Scientific classification
- Kingdom: Animalia
- Phylum: Chordata
- Class: Mammalia
- Order: Chiroptera
- Family: Vespertilionidae
- Genus: Myotis
- Species: M. occultus
- Binomial name: Myotis occultus Hollister, 1909

= Arizona myotis =

- Genus: Myotis
- Species: occultus
- Authority: Hollister, 1909
- Conservation status: LC

Species of bat

The Arizona myotis (Myotis occultus) or southwestern little brown myotis is a vesper bat species inhabiting much of the southwestern United States and central Mexico as far south as the Distrito Federal.

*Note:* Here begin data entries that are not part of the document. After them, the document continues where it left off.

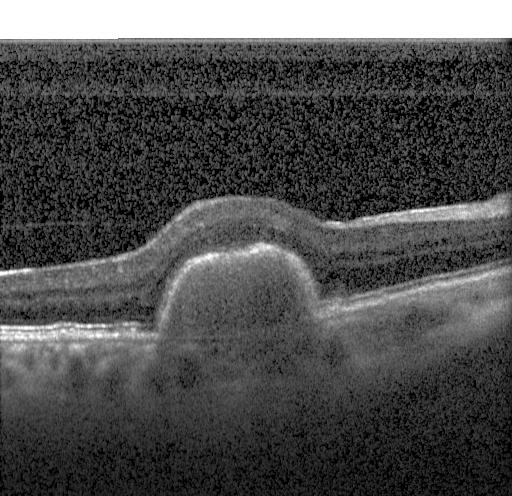
Spectral-domain OCT, through the macula, optical coherence tomography B-scan.
Choroidal neovascularization (CNV).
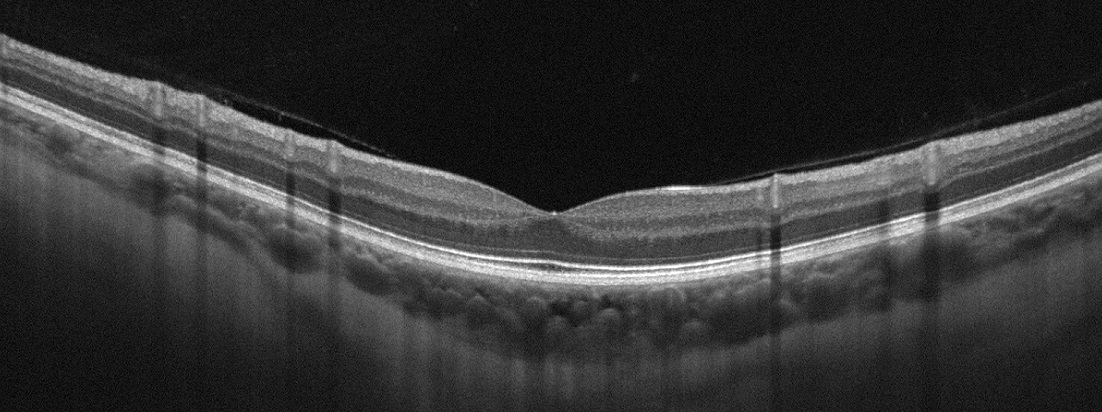

Assessment: no AMD, DME, ERM, RAO, RVO, or VID.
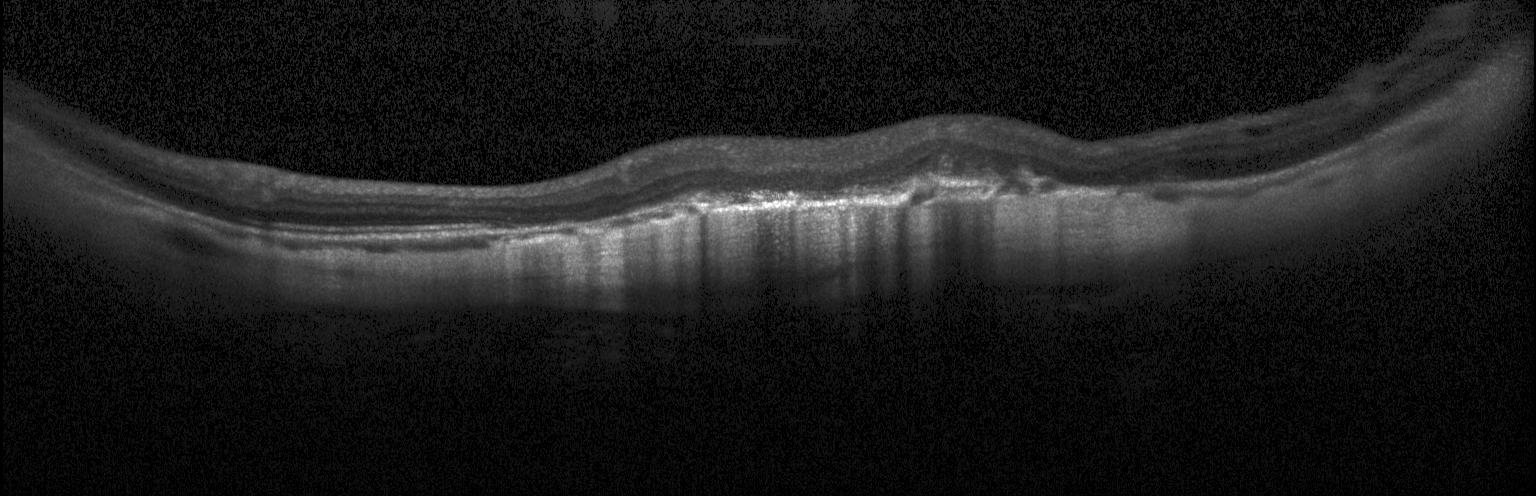
Heidelberg Spectralis; spectral-domain OCT; macular scan; optical coherence tomography B-scan — The scan shows CNV.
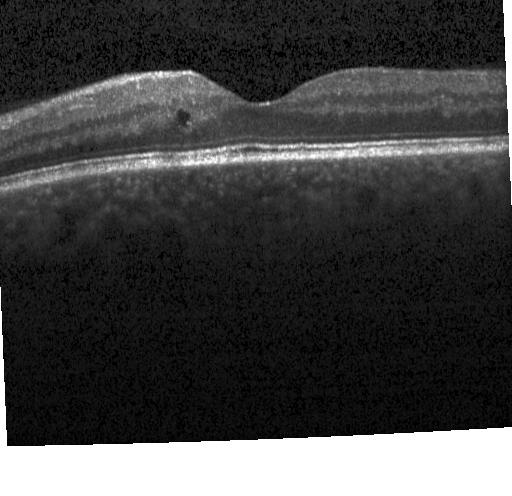

Through the macula. Heidelberg Spectralis OCT system. SD-OCT. OCT line scan. Assessment: DME.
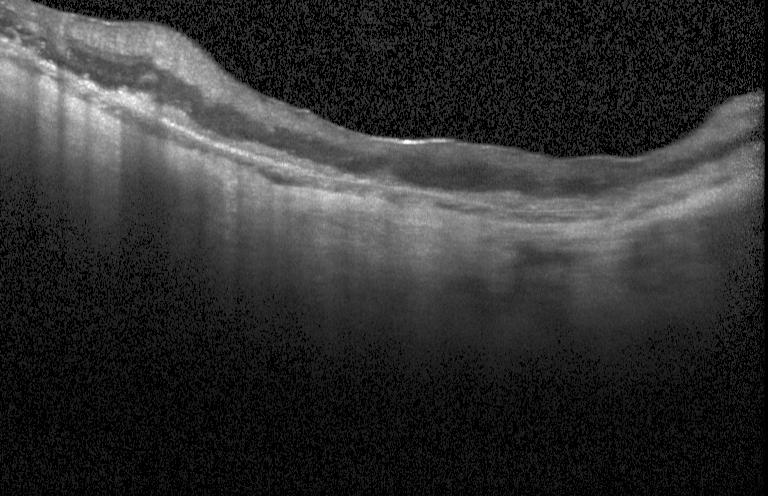

Heidelberg Spectralis; retinal OCT cross-section
The scan shows CNV.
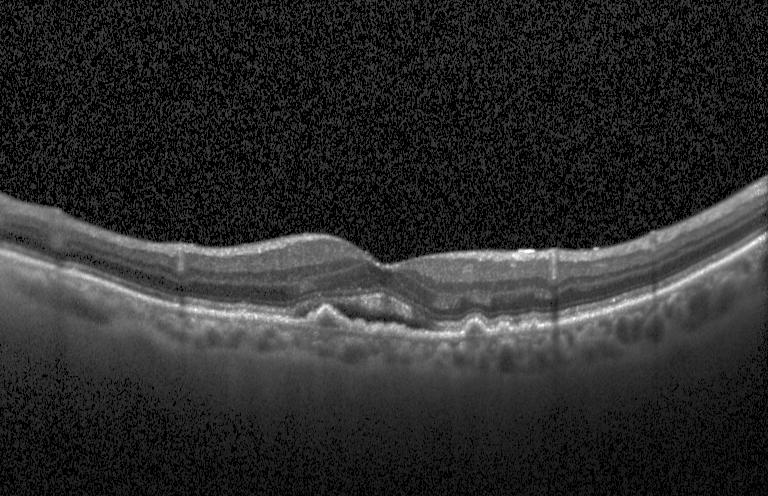 Through the macula. Retinal OCT B-scan. SD-OCT — A choroidal neovascular membrane.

==Taxonomy and etymology==
It was described as a new species in 1909 by American zoologist Ned Hollister.
The holotype was collected near Needles, California, in 1905.
Its specific name "occultus" is Latin for "hidden or concealed".

==Description==
It is a small species with a total length of 96 mm— of the total length, 40 mm consists of its tail. Its fur is glossy brown with a cinnamon tint. The ventral fur and its face are paler brown.

==Range and habitat==
Its range includes parts of the Southwestern United States and the Mexican state of Chihuahua. It is found in a range of elevations from near sea level to 2806 m above sea level.

==Conservation==
As of 2018, it is evaluated as a least-concern species by the IUCN. It meets the criteria for this classification because it has a wide geographic range, its range includes protected areas, and it is not likely experiencing rapid population decline.